Teks Bacaan:
******

Mendidik Dengan Kasih Sayang

       Oleh : Yulias Fita Ari Antika, S.Pd.
Hari itu, panggil saja Ustadzah Maryam mulai mengajar di kelas yang baru, kelas 1. Dengan penuh semangat beliau masuk kelas. Mengucapkan salam namun sebagian kecil saja yang menjawab, sisanya bagaimana? Sudah dipastikan mereka asyik dengan dirinya atau bermain dengan temannya. Untuk kedua kalinya Ustadzah Maryam mengucap salam, dan hasilnya sama. Pun ketika pelajaran, banyak murid yang tidak fokus memperhatikan dan hanya bermain atau melamun.

Kisah di atas merupakan salah satu dari sekian banyak kisah murid-murid yang begitu ‘istimewa’. Tak jarang juga murid yang tidak mau mengikuti pelajaran dan ingin pulang. Mereka tidak mau sekolah dengan berbagai alasan.

Di sini sisi keibuan seorang perempuan sangat dibutuhkan. Bagaimana tidak, murid yang seperti ini tidak bisa dengan kekerasan. Kekerasan hanya akan menyisakan luka yang membekas di hati mereka. Meski tak jarang kelembutan juga tak mempan.

Setiap anak memiliki kelebihan dan kekurangan masing-masing. Tugas kita sebagai orangtuanya di sekolah adalah mendidiknya untuk menjadi semakin baik dengan berbagai potensi mereka. Membimbing mereka untuk semakin taat pada Rabbnya dengan ilmu yang telah dipelajari, untuk semakin mengerti tugas dan kewajiban sebagai seorang muslim dan murid di sekolah, untuk mengajak mereka terus berproses menjadi lebih baik.

Anak ibarat kertas yang bisa ditoreh dengan warna dan tulisan apapun, mereka bisa menjadi baik atau buruk dengan lingkungan dan kondisi yang ada. Maka ciptakan lingkungan di kelas lingkungan yang baik dan kondusif.

Ketika menemukan murid yang ‘istimewa’ lantas kita marah dan meneriaki mereka mungkin mereka akan diam dan memperhatikan, mau sekolah dan mengikuti pelajaran, namun itu bertahan tidak lama. Setelahnya mereka akan kembali ramai seperti biasa atau mogok sekolah lagi. Daripada marah, tegas lebih diperlukan. Tegas namun lembut.

Mendidik dengan kasih sayang dan kelembutan sangat diperlukan. Meski emosi sudah memuncak dan ingin rasanya melampiaskan kepada mereka sesungguhnya itu tidak ada gunanya. Hanya membuat mereka akan mengecap kita sebagai guru pemarah.

******

Bahan yang Ditampilkan:
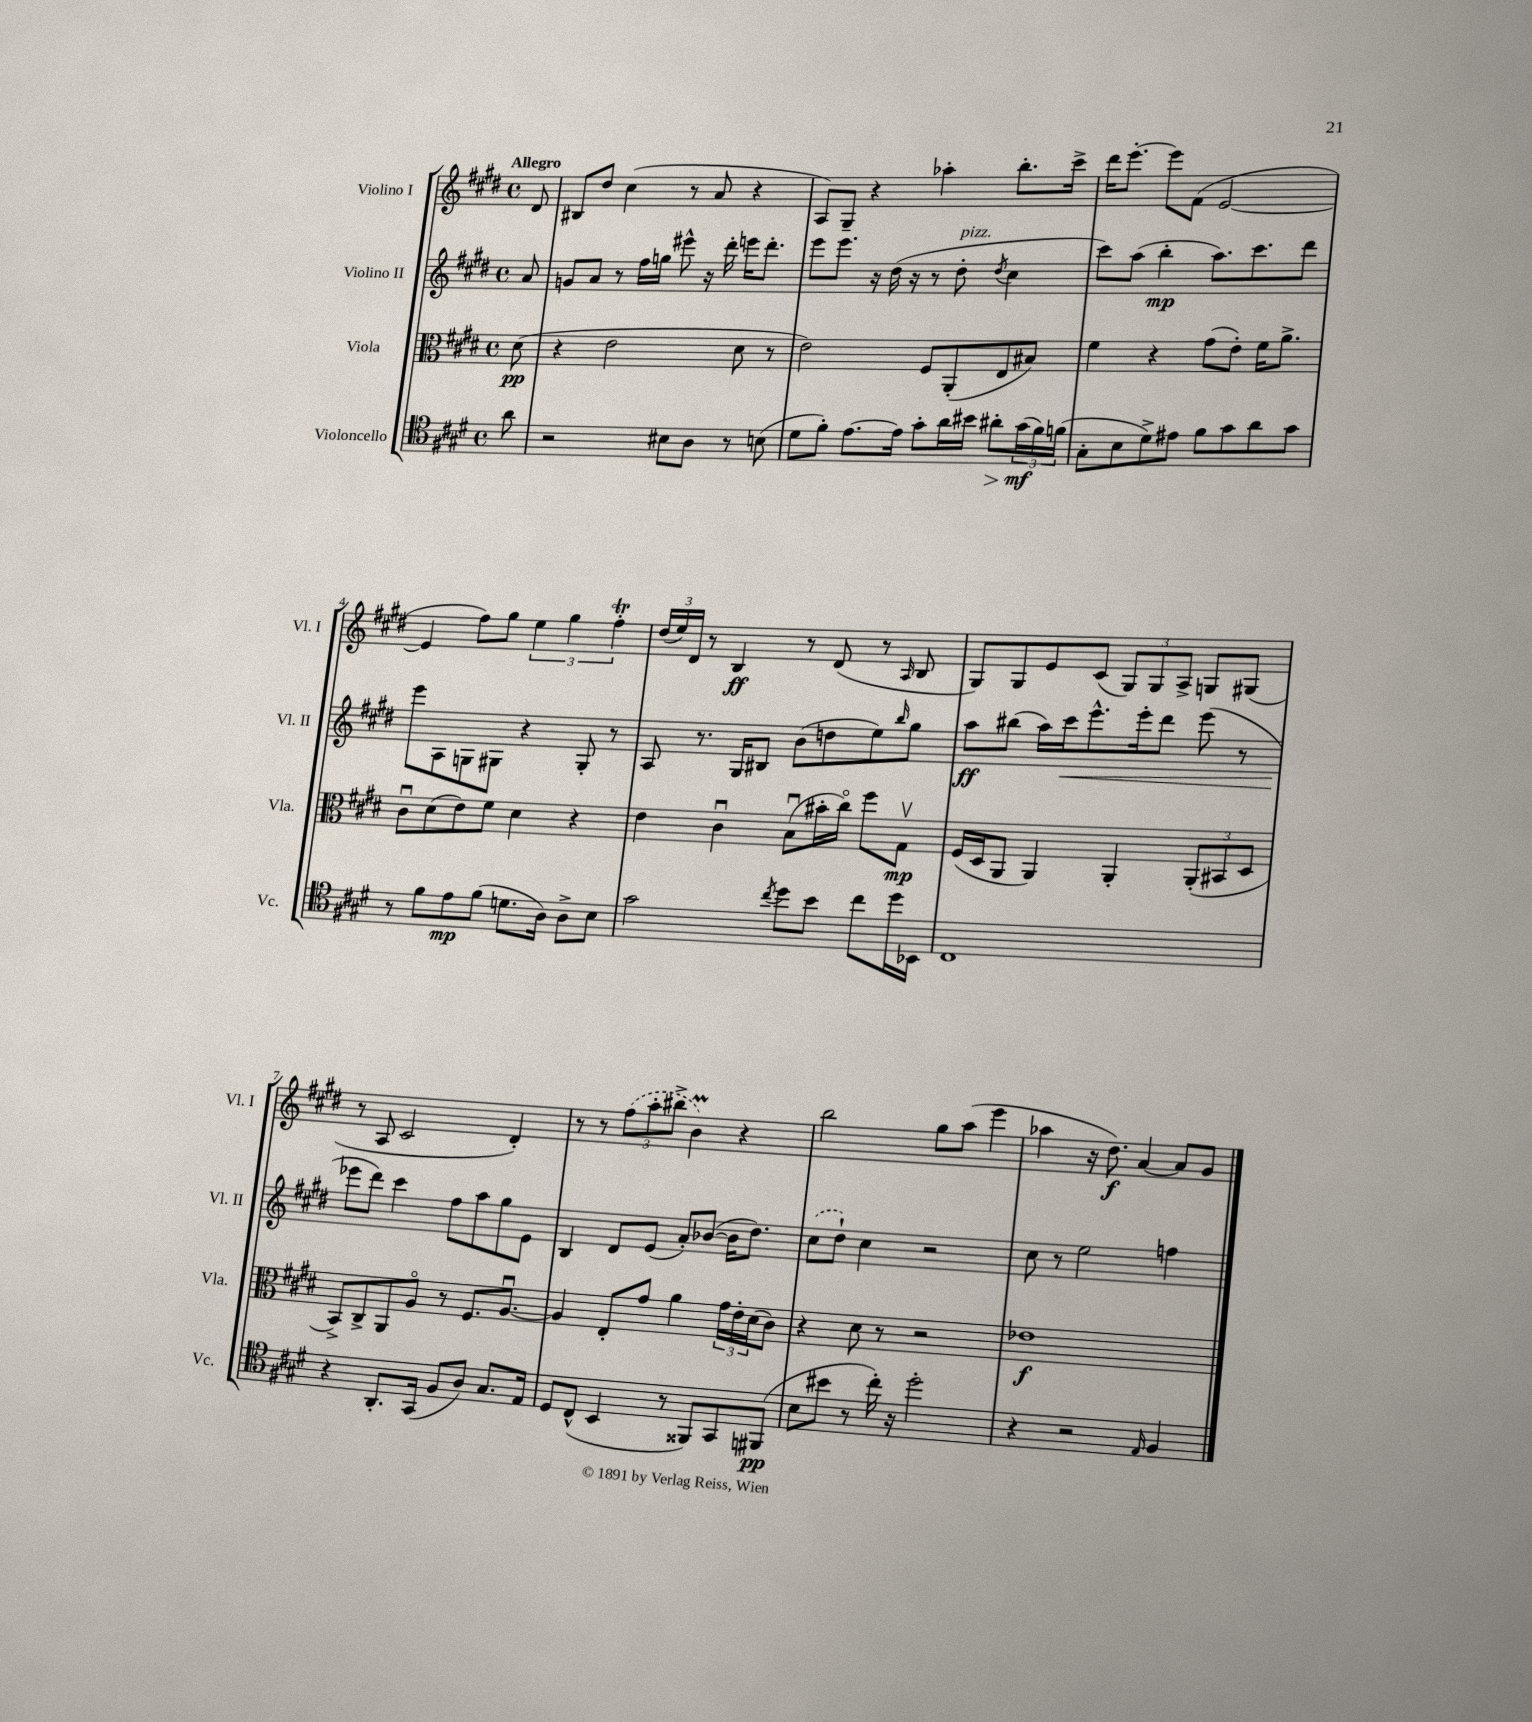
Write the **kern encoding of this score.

**kern	**kern	**kern	**kern
*staff4	*staff3	*staff2	*staff1
*clefC4	*clefC3	*clefG2	*clefG2
*k[f#c#g#d#]	*k[f#c#g#d#]	*k[f#c#g#d#]	*k[f#c#g#d#]
*M4/4	*M4/4	*M4/4	*M4/4
*met(c)	*met(c)	*met(c)	*met(c)
8a	(8d#	8a	8d#
=	=	=	=
2r	4r	8g	8B#
.	.	8a	8dd#
.	2e	8r	(4cc#
.	.	16ff#	.
.	.	16gg	.
8B#	.	8eee#^^	8r
8A	.	16r	8a
.	.	16ddd#'	.
8r	8d#	16eee	4r
.	.	8.ddd#'	.
(8B	8r	.	.
=	=	=	=
8d#	2e)	8eee	8A)
8f#')	.	8.eee	8G#~
[8.e	.	.	4r
.	.	16r	.
.	.	(16dd#	.
16e]	.	16r	.
8g#'	8F#	8r	4aa-'
16a	(8AA'	8dd#'	.
16b#	.	.	.
.	.	8qdd#	.
8a#'	8E	4cc#	8.bb'
(24g#	8B#)	.	.
24f#)	.	.	.
.	.	.	16ccc#^
(24f	.	.	.
=	=	=	=
8G#'	4f#	8ccc#)	16ddd#
.	.	.	[8.eee'
8B	.	(8aa	.
8d#^)	4r	4bb'	8eee]
8e#	.	.	(8f#
8f#	(8g#	8.aa)	[2e
8g#	8e')	.	.
.	.	8.ccc#	.
8a	16f#	.	.
.	8.a^	.	.
8g#	.	8ddd#	.
=	=	=	=
8r	8c#u	8eee	4e]
8f#	(8d#	8A	.
8e	8e)	8G	8ff#)
(8f#	8f#	8G#	8gg#
8.d	4d#	4r	6ee
.	.	.	6gg#
16A)	.	.	.
8A^	4r	8G#'	.
.	.	.	6ff#'
8B	.	8r	.
=	=	=	=
2g#	4e	8A	(24dd#
.	.	.	24ee)
.	.	.	24d#
.	.	8.r	8r
.	4c#u	.	4B
.	.	16G#	.
.	.	8B#	.
8qcc#	.	.	.
8dd#	(8Bu	(8b	8r
8b	16b#'	8dd	(8d#
.	16cc#o)	.	.
8cc#	8ff#	8ee)	8r
.	.	16qqbb	16qqA
16dd#	8G#v	8gg#	8B
16BB-	.	.	.
=	=	=	=
1C#	(16F#	8aa	8G#)
.	16D#	.	.
.	8AA	(8bb#	8G#
.	4AA)	16aa)	8e
.	.	16ccc#	.
.	.	8.eee^^	(8c#
.	4AA'	.	12G#)
.	.	16eee'	.
.	.	.	12G#
.	.	8ddd#	.
.	.	.	12A^
.	(12AA'	(8eee	8G
.	12BB#	.	.
.	.	8r	(8G#
.	12D#	.	.
=	=	=	=
4r	8BB^)	8eee-	8r
.	8C#^	8ddd#)	8A
8.AA'	8AA	4ccc#	2c#
.	8Ao	.	.
(16GG#	.	.	.
8F#	8r	8ff#	.
8A)	8.F#	8aa	.
8.G#	.	8gg#	4d#')
.	[8.Au	.	.
.	.	8e	.
16E	.	.	.
=	=	=	=
8D#	4A]	4B	8r
(8C#^^	.	.	8r
4BB	8E'	8d#	(12ff#
.	.	.	12aa'
.	8g#	(8e	.
.	.	.	12bb#^
8r	4a	8a')	4b)
8FF##)	.	([8b-	.
8GG#	24g#	16b-]	4r
.	24e'	.	.
.	.	8.dd#)	.
.	(24d#	.	.
(8FF#	8c#)	.	.
=	=	=	=
8B	4r	(8cc#	2bb
8b#	.	8dd#`)	.
8r	8d#	4cc#	.
16cc#')	8r	.	.
16r	.	.	.
2dd#'	2r	2r	8gg#
.	.	.	(8aa
.	.	.	4eee
=	=	=	=
4r	1e-	8cc#	4aa-
.	.	8r	.
2r	.	2ee	16r
.	.	.	8.dd#)
.	.	.	[4a
16qqE	.	.	.
4F#	.	4ff	8a]
.	.	.	8g#
==	==	==	==
*-	*-	*-	*-
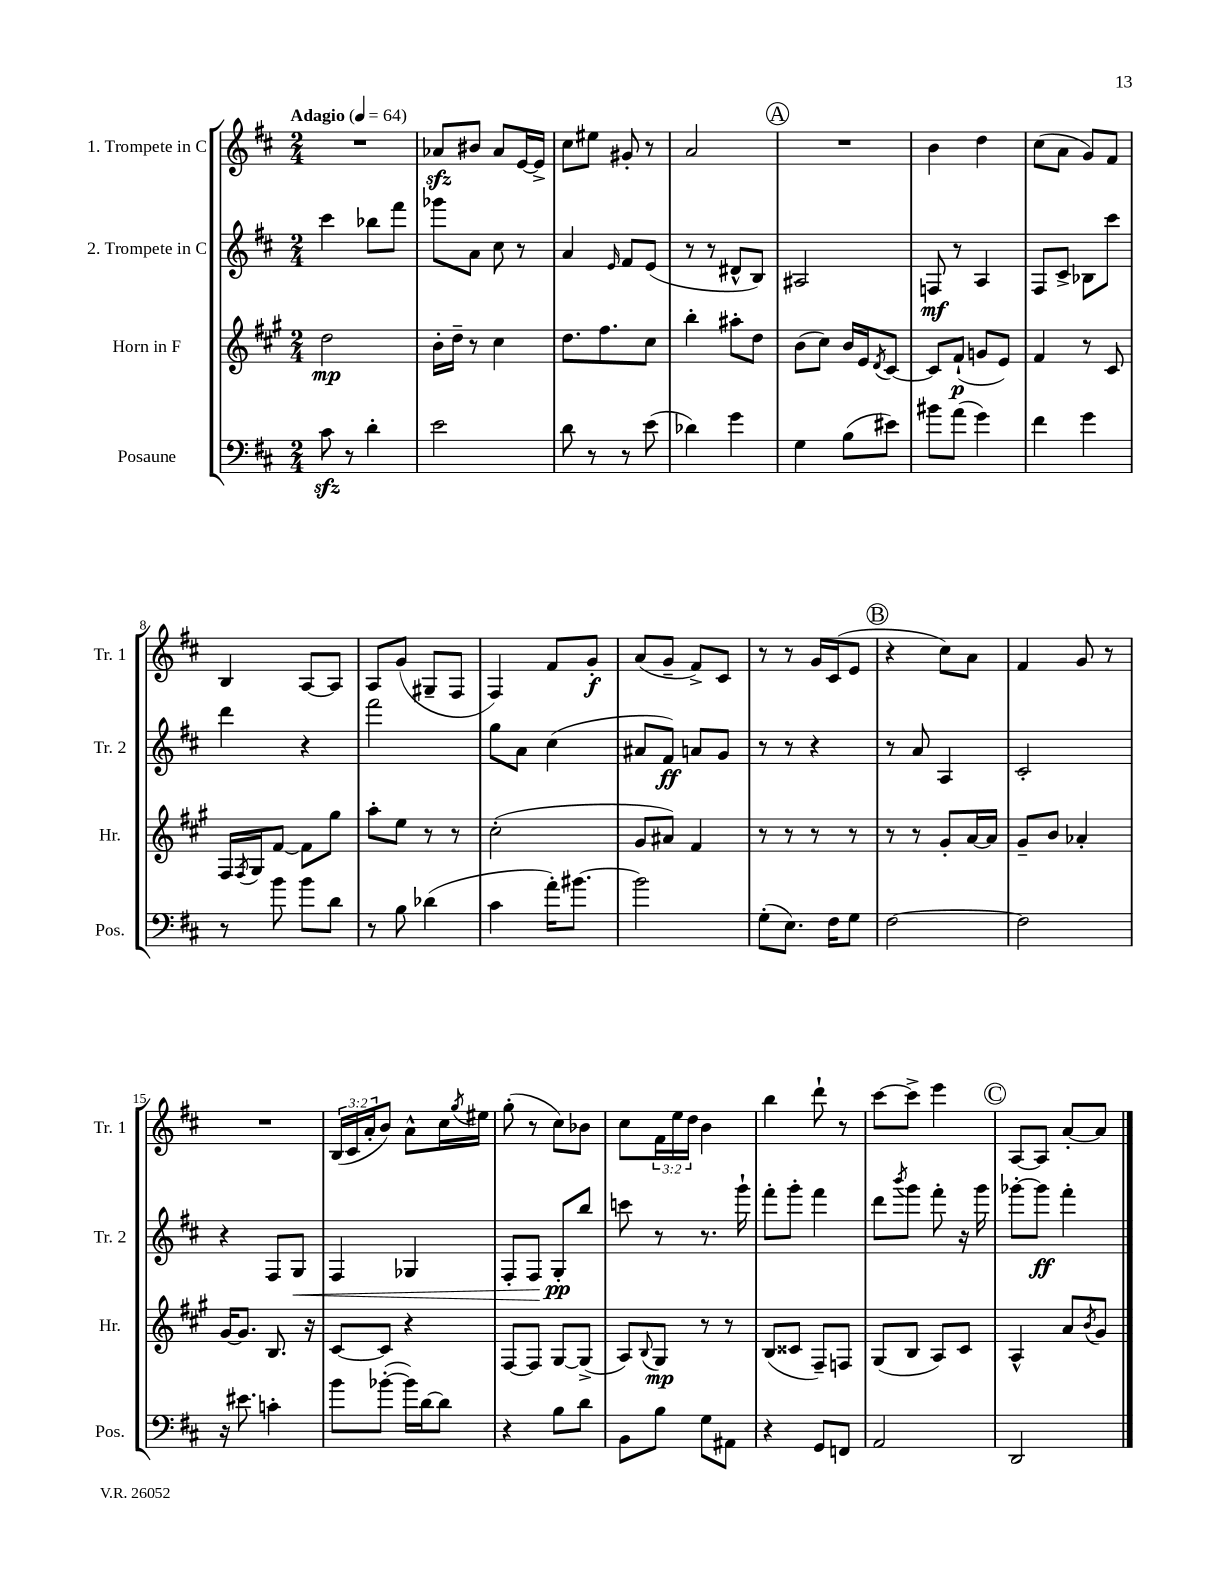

**kern	**kern	**kern	**kern
*staff4	*staff3	*staff2	*staff1
*clefF4	*clefG2	*clefG2	*clefG2
*k[f#c#]	*k[f#c#g#]	*k[f#c#]	*k[f#c#]
*M2/4	*M2/4	*M2/4	*M2/4
*MM64	*MM64	*MM64	*MM64
8c#	2dd	4ccc#	2r
8r	.	.	.
4d'	.	8bb-	.
.	.	8fff#	.
=	=	=	=
2e	16b'	8ggg-	8a-
.	16dd~	.	.
.	8r	8a	8b#
.	4cc#	8cc#	8a-
.	.	8r	[16e
.	.	.	16e^]
=	=	=	=
8d	8.dd	4a	8cc#
8r	.	.	8ee#
.	8.ff#	.	.
.	.	16qqe	.
8r	.	8f#	8g#'
(8e	8cc#	(8e	8r
=	=	=	=
4d-)	4bb'	8r	2a
.	.	8r	.
4g	8aa#'	8d#^^	.
.	8dd	8B)	.
=	=	=	=
4G	(8b	2A#	2r
.	8cc#)	.	.
(8B	16b	.	.
.	16e	.	.
.	8qd	.	.
8e#)	[8c#	.	.
=	=	=	=
8b#	8c#]	8F	4b
(8a	(8f#`	8r	.
4g)	8g	4A	4dd
.	8e)	.	.
=	=	=	=
4f#	4f#	8F#	(8cc#
.	.	8c#^	8a
4g	8r	8B-	8g)
.	8c#	8ccc#	8f#
=	=	=	=
8r	16F#	4ddd	4B
.	8qF#	.	.
.	16G#	.	.
8b	[8f#	.	.
8b	8f#]	4r	[8A
8d	8gg#	.	8A]
=	=	=	=
8r	8aa'	2fff#	8A
8B	8ee	.	(8g
(4d-	8r	.	8G#~
.	8r	.	8F#
=	=	=	=
4c#	(2cc#'	8gg	4F#)
.	.	8a	.
16a')	.	(4cc#	8f#
[8.b#	.	.	.
.	.	.	8g'
=	=	=	=
2b#]	8g#	8a#	(8a
.	8a#)	8f#)	8g~
.	4f#	8a	8f#^)
.	.	8g	8c#
=	=	=	=
(8G'	8r	8r	8r
8.E)	8r	8r	8r
.	8r	4r	16g
16F#	.	.	(16c#
8G	8r	.	8e
=	=	=	=
[2F#	8r	8r	4r
.	8r	8a	.
.	8g#'	4A	8cc#)
.	[16a	.	8a
.	16a]	.	.
=	=	=	=
2F#]	8g#~	2c#'	4f#
.	8b	.	.
.	4a-'	.	8g
.	.	.	8r
=	=	=	=
16r	[16g#	4r	2r
8.e#	8.g#]	.	.
4c'	8.B	8F#	.
.	.	8G	.
.	16r	.	.
=	=	=	=
8b	[8c#	4F#	(24B
.	.	.	24c#
.	.	.	24a'
([8b-'	8c#]	.	8b)
16b-])	4r	4G-	8a^^
[16d	.	.	.
8d]	.	.	16cc#
.	.	.	8qgg
.	.	.	16ee#
=	=	=	=
4r	[8F#	8F#'	(8gg'
.	8F#]	8F#	8r
8B	[8G#	8G'	8cc#)
8d	(8G#^]	8bb	8b-
=	=	=	=
8BB	8A)	8ccc	8cc#
.	8qqB	.	.
8B	8G#	8r	24f#
.	.	.	24ee
.	.	.	24dd
8G	8r	8.r	4b
8AA#	8r	.	.
.	.	16ggg`	.
=	=	=	=
4r	(8B	8fff#'	4bb
.	8c##	8ggg'	.
8GG	8F#~)	4fff#	8ddd`
8FF	8F	.	8r
=	=	=	=
2AA	(8G#	8ddd	[8ccc#
.	.	8qbbb	.
.	8B	8ggg	8ccc#^]
.	8A)	8fff#'	4eee
.	8c#	16r	.
.	.	16ggg	.
=	=	=	=
2DD	4A^^	[8ggg-'	[8A
.	.	8ggg-]	8A]
.	8a	4fff#'	[8a'
.	8qb	.	.
.	8g#	.	8a]
==	==	==	==
*-	*-	*-	*-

******

Soal Latihan:
**1)** Menurut teks bacaan tentang mendidik dengan kasih sayang, sikap apa yang lebih diperlukan daripada marah?
**2)** Tulis ulang dengan persis seluruh bagian teks bacaan tentang mendidik dengan kasih sayang, mulai dari "Di sini sisi" terus sampai "menjadi lebih baik.".

Kunci Jawaban:
**1)** Tegas namun lembut.

**2)**
Di sini sisi keibuan seorang perempuan sangat dibutuhkan. Bagaimana tidak, murid yang seperti ini tidak bisa dengan kekerasan. Kekerasan hanya akan menyisakan luka yang membekas di hati mereka. Meski tak jarang kelembutan juga tak mempan.

Setiap anak memiliki kelebihan dan kekurangan masing-masing. Tugas kita sebagai orangtuanya di sekolah adalah mendidiknya untuk menjadi semakin baik dengan berbagai potensi mereka. Membimbing mereka untuk semakin taat pada Rabbnya dengan ilmu yang telah dipelajari, untuk semakin mengerti tugas dan kewajiban sebagai seorang muslim dan murid di sekolah, untuk mengajak mereka terus berproses menjadi lebih baik.